Saturday, August 08, 2009
Day 7, Barrow upon Soar to Sandiacre
We stopped at Barrow with the Soar on red, and a red light showing at Barrow deep lock. Naively we had assumed that this was an unbreachable injunction against proceeding further, but were told this morning that it has the same advisory status as the less technologically advanced level marker boards. So we bravely set off, only to pause again at Bishops Mill Lock, simply because lots of other people had. Someone gave us the number of the BW 'flood officer', and Jim rang him, and reported back that we could go, and indeed, so did lots of others. Oh yes, and we stopped in Loughborough for a paper. Then we stopped again at Zouch Lock to take stock, and remove some rather impressive polyester webbing from the prop, before deciding again to proceed (with caution, of course) along with out new companions, intrepid hire boaters. As we sailed towards Zouch, however, we encountered a Waterways chap. At first I thought he must be an impostor, as he wasn't wearing a lifejacket, but apparently not. 'The river's still in flood', he said, somewhat gnomically, I thought. Mmm, I said, are we OK for Zouch? (thinking that the lock might be closed to passage). 'The river's still in flood', he repeated. We rang the flood officer, I said. 'That's me' he replied. Well, I don't know exactly what he said to Jim, but it definitely wasn't 'DON'T'. And yet here he was, semi ticking us off, yet still not prepared to say that we shouldn't. It's all very well taking responsibility for oneself, and I am naturally all in favour of it, but it does depend upon having reliable information and advice from those in the know. I wish they would either come right out and forbid navigation, if it's dangerous, or else not tell people off for trying.
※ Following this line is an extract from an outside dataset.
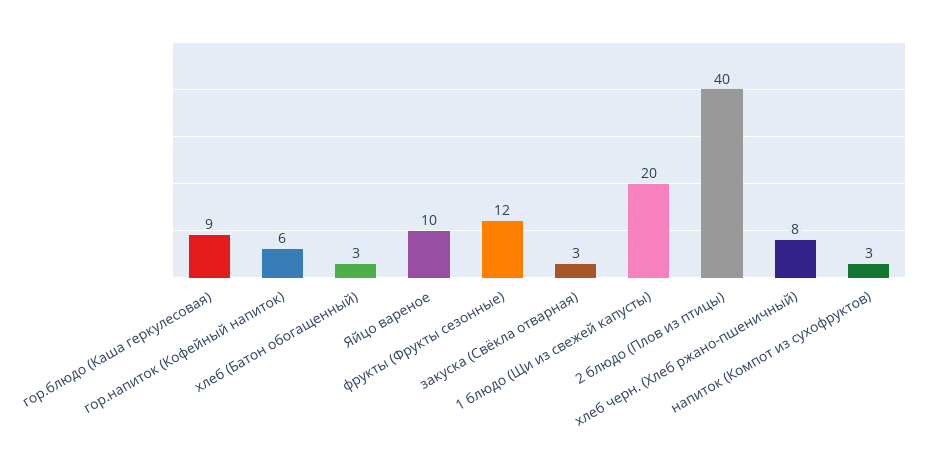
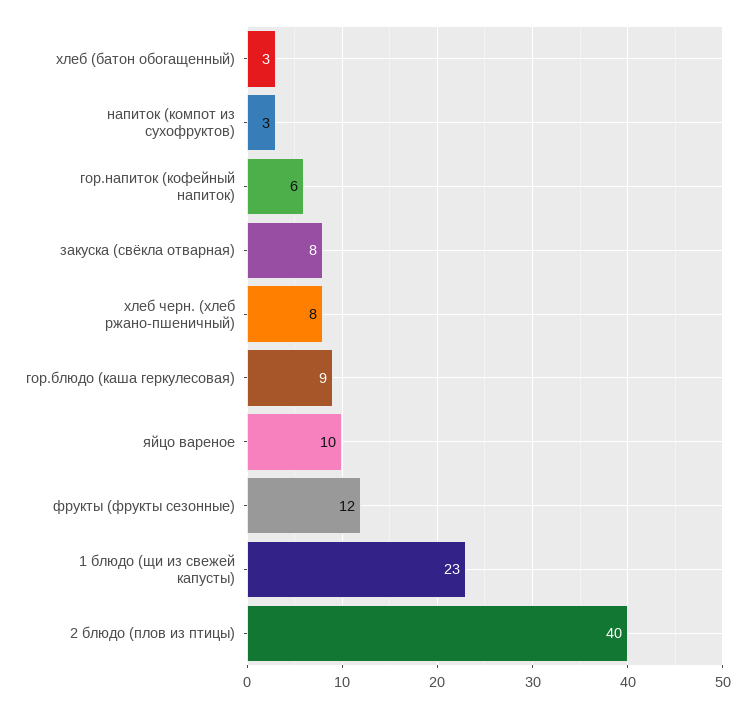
закуска (Свёкла отварная): 3 -> 8
1 блюдо (Щи из свежей капусты): 20 -> 23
Anyway, we completed our passage of the Soar without any distressing incidents, crashes, sinkings etc, and emerged onto the vast Trent (which isn't in flood) and straight across onto the Erewash Canal. Well, this is my kind of canal. There are disused buildings whose beauty makes me cry. We are tied up tonight in Sandiacre, which is not terribly salubrious, but in front of the most stunningly beautiful vast Victorian lace mill, very nicely converted into flats. A similar building I photographed earlier, frozen at a moment in the process of dereliction (who knows, maybe one day restoration, but less likely now.). Another one in the process of being demolished. If I come back this way again, it won't be here.
A word about the locks, so far. You need a handcuff key for them (haven't used that since the Huddersfield), but frankly I don't know why they bother, because even once you've unlocked them, the ground paddles are utterly, utterly immovable.